“Grave allarme per il comparto agricolo del territorio. Il costo del gasolio agricolo ha ormai superato anche nel Comune di Fiumicino quota 1,40 euro al litro, con un aumento stimato tra il 35% e il 40% in pochissimi giorni rispetto ai livelli precedenti”, lo dichiarano i consiglieri comunali Pd Fabio Zorzi ed Erica Antonelli.
“Un incremento improvviso – spiegano Zorzi e Antonelli – e insostenibile che colpisce le aziende agricole in uno dei momenti più delicati dell’anno, quello della raccolta delle colture seminate nei mesi invernali. Le imprese avevano infatti pianificato la stagione produttiva sulla base di costi del carburante molto più bassi, definendo investimenti e margini oggi completamente stravolti.
Il carburante rappresenta una voce primaria, fondamentale e assolutamente imprescindibile nei costi di produzione agricola e un aumento di questa entità sta determinando un incremento complessivo dei costi importante e concreto, che rischia di azzerare i margini economici delle aziende. In molti casi ciò significa produrre senza utile, addirittura in perdita, con il rischio reale della chiusura di molte realtà agricole produttive.

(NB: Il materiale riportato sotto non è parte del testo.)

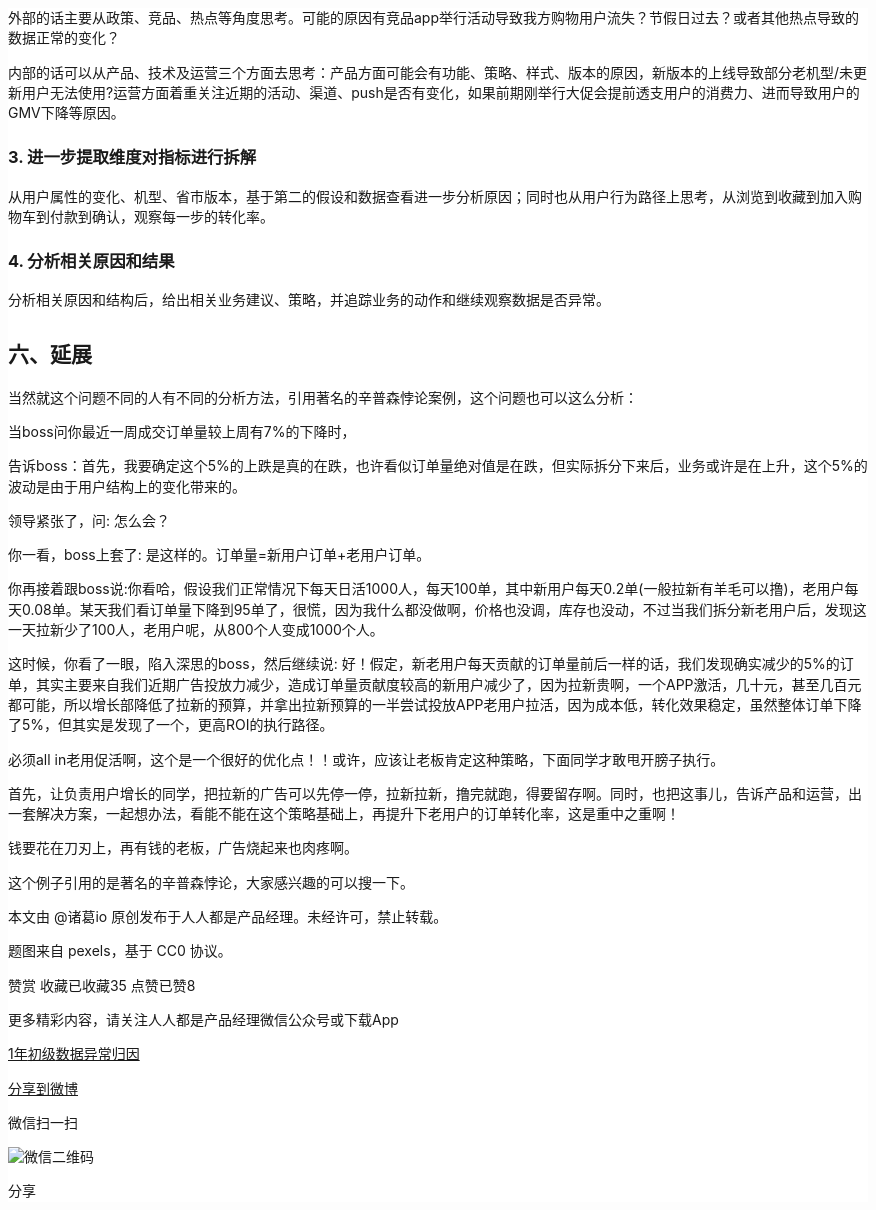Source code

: 外部的话主要从政策、竞品、热点等角度思考。可能的原因有竞品app举行活动导致我方购物用户流失？节假日过去？或者其他热点导致的数据正常的变化？

内部的话可以从产品、技术及运营三个方面去思考：产品方面可能会有功能、策略、样式、版本的原因，新版本的上线导致部分老机型/未更新用户无法使用?运营方面着重关注近期的活动、渠道、push是否有变化，如果前期刚举行大促会提前透支用户的消费力、进而导致用户的GMV下降等原因。

### 3\. 进一步提取维度对指标进行拆解

从用户属性的变化、机型、省市版本，基于第二的假设和数据查看进一步分析原因；同时也从用户行为路径上思考，从浏览到收藏到加入购物车到付款到确认，观察每一步的转化率。

### 4\. 分析相关原因和结果

分析相关原因和结构后，给出相关业务建议、策略，并追踪业务的动作和继续观察数据是否异常。

## 六、延展

当然就这个问题不同的人有不同的分析方法，引用著名的辛普森悖论案例，这个问题也可以这么分析：

当boss问你最近一周成交订单量较上周有7%的下降时，

告诉boss：首先，我要确定这个5%的上跌是真的在跌，也许看似订单量绝对值是在跌，但实际拆分下来后，业务或许是在上升，这个5%的波动是由于用户结构上的变化带来的。

领导紧张了，问: 怎么会？

你一看，boss上套了: 是这样的。订单量=新用户订单+老用户订单。

你再接着跟boss说:你看哈，假设我们正常情况下每天日活1000人，每天100单，其中新用户每天0.2单(一般拉新有羊毛可以撸)，老用户每天0.08单。某天我们看订单量下降到95单了，很慌，因为我什么都没做啊，价格也没调，库存也没动，不过当我们拆分新老用户后，发现这一天拉新少了100人，老用户呢，从800个人变成1000个人。

这时候，你看了一眼，陷入深思的boss，然后继续说: 好！假定，新老用户每天贡献的订单量前后一样的话，我们发现确实减少的5%的订单，其实主要来自我们近期广告投放力减少，造成订单量贡献度较高的新用户减少了，因为拉新贵啊，一个APP激活，几十元，甚至几百元都可能，所以增长部降低了拉新的预算，并拿出拉新预算的一半尝试投放APP老用户拉活，因为成本低，转化效果稳定，虽然整体订单下降了5%，但其实是发现了一个，更高ROI的执行路径。

必须all in老用促活啊，这个是一个很好的优化点！！或许，应该让老板肯定这种策略，下面同学才敢甩开膀子执行。

首先，让负责用户增长的同学，把拉新的广告可以先停一停，拉新拉新，撸完就跑，得要留存啊。同时，也把这事儿，告诉产品和运营，出一套解决方案，一起想办法，看能不能在这个策略基础上，再提升下老用户的订单转化率，这是重中之重啊！

钱要花在刀刃上，再有钱的老板，广告烧起来也肉疼啊。

这个例子引用的是著名的辛普森悖论，大家感兴趣的可以搜一下。

本文由 @诸葛io 原创发布于人人都是产品经理。未经许可，禁止转载。

题图来自 pexels，基于 CC0 协议。

赞赏 收藏已收藏35 点赞已赞8

更多精彩内容，请关注人人都是产品经理微信公众号或下载App

[1年](https://www.woshipm.com/tag/1%e5%b9%b4)[初级](https://www.woshipm.com/tag/%e5%88%9d%e7%ba%a7)[数据异常归因](https://www.woshipm.com/tag/%e6%95%b0%e6%8d%ae%e5%bc%82%e5%b8%b8%e5%bd%92%e5%9b%a0)

[分享到微博](https://service.weibo.com/share/share.php?appkey=2775287854&title=数据异常归因｜最近一周成交订单量较之前有7%的下降，该怎么分析原因？&url=https://www.woshipm.com/data-analysis/5219739.html&pic=https://image.woshipm.com/wp-files/2021/11/pGcz7FrcFOZbdj0n0GqU.jpg)

微信扫一扫

![微信二维码](https://api.pwmqr.com/qrcode/create/?url=https://www.woshipm.com/data-analysis/5219739.html)

分享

Le realtà agricole del nostro territorio rappresentano un pregio e un vanto per la comunità del Comune di Fiumicino e non possono essere difese solo a parole ma devono essere sostenute con atti concreti, come già avvenuto per il comparto della pesca. La Regione Lazio è già intervenuta stanziando 1,5 milioni di euro per fronteggiare il caro carburante solo nel settore della pesca. Un segnale concreto che dimostra come sia possibile agire. Non è accettabile che oggi il comparto agricolo venga lasciato senza risposte. Il Comune di Fiumicino deve intervenire immediatamente.

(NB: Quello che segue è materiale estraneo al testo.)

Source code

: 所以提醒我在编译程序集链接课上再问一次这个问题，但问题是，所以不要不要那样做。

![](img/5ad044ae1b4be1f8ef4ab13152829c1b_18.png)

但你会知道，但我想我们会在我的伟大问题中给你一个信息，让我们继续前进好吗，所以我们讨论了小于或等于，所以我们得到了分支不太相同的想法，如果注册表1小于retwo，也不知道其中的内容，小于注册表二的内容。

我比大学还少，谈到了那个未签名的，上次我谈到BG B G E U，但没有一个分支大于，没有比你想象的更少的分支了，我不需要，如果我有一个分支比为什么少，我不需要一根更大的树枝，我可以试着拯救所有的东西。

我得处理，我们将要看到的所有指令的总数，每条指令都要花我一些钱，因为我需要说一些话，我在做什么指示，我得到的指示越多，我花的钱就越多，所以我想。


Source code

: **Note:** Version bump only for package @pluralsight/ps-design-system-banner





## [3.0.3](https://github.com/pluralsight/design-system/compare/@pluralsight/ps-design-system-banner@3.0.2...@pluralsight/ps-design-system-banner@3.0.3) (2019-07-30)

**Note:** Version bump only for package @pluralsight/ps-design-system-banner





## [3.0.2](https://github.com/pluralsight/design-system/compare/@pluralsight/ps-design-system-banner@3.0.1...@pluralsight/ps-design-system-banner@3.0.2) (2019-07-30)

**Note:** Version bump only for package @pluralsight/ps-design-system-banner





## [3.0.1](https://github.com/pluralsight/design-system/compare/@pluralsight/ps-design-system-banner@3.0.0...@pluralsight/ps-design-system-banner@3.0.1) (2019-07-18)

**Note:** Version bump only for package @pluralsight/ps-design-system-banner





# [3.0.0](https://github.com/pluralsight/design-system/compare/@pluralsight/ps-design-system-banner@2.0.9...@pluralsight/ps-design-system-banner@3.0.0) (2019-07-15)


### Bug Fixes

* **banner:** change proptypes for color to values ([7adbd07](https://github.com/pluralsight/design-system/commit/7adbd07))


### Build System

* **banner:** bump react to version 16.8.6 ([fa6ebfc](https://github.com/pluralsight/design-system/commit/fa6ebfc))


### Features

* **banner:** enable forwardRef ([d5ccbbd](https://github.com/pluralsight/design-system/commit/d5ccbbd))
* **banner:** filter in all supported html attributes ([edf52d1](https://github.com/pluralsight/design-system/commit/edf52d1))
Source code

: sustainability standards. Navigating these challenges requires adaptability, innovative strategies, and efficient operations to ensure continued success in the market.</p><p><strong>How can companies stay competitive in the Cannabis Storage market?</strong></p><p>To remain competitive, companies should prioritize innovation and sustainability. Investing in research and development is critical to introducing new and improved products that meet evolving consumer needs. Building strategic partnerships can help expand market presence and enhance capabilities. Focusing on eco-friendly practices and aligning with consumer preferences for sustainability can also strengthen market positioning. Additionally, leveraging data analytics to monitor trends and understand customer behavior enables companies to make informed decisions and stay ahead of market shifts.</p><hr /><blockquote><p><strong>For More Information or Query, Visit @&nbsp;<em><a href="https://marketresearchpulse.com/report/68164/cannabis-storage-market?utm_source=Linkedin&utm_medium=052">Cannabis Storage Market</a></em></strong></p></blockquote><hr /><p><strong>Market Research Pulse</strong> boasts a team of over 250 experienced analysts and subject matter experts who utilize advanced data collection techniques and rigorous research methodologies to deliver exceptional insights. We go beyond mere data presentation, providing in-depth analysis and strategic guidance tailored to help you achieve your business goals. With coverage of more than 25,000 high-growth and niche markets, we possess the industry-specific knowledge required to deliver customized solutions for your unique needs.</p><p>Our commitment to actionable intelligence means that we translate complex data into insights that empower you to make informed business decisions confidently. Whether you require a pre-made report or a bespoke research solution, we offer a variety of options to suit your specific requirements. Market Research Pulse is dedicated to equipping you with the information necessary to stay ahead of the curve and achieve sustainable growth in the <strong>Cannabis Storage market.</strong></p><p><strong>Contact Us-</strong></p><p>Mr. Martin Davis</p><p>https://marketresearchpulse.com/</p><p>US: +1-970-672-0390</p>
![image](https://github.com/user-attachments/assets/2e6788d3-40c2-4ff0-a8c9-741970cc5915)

Per questo chiediamo la convocazione urgente di una Commissione Attività Produttive del Comune di Fiumicino, coinvolgendo le organizzazioni di categoria del settore agricolo e la Regione Lazio, al fine di arrivare rapidamente alla definizione di un documento condiviso che impegni il Comune e la Regione ad adottare misure straordinarie a sostegno del comparto agricolo. Senza interventi immediati il rischio è quello di una crisi profonda e senza precedenti per l’agricoltura locale”.